Your objective.
Repeat every line of the data below word for word, leaving out the pictures.

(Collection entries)

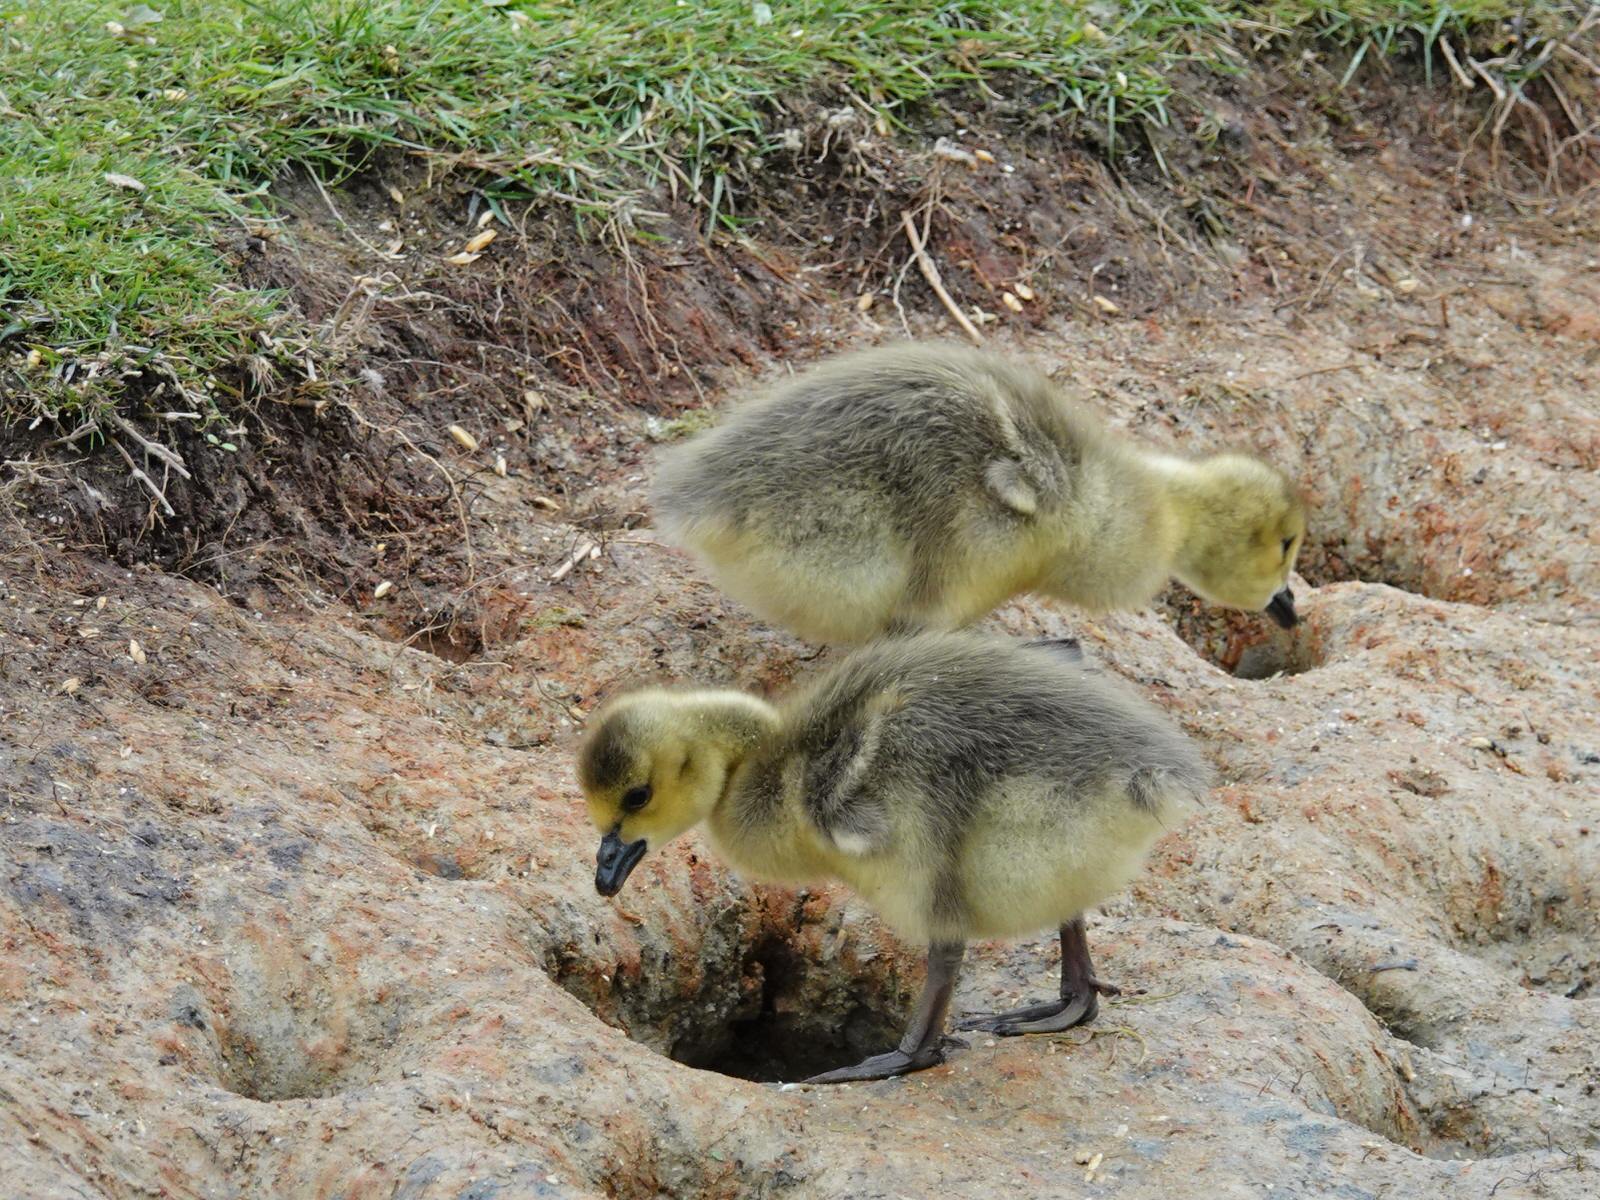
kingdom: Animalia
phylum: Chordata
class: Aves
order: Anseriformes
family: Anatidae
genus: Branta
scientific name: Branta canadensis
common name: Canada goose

Reply to the exercise.
kingdom: Animalia
phylum: Chordata
class: Aves
order: Anseriformes
family: Anatidae
genus: Branta
scientific name: Branta canadensis
common name: Canada goose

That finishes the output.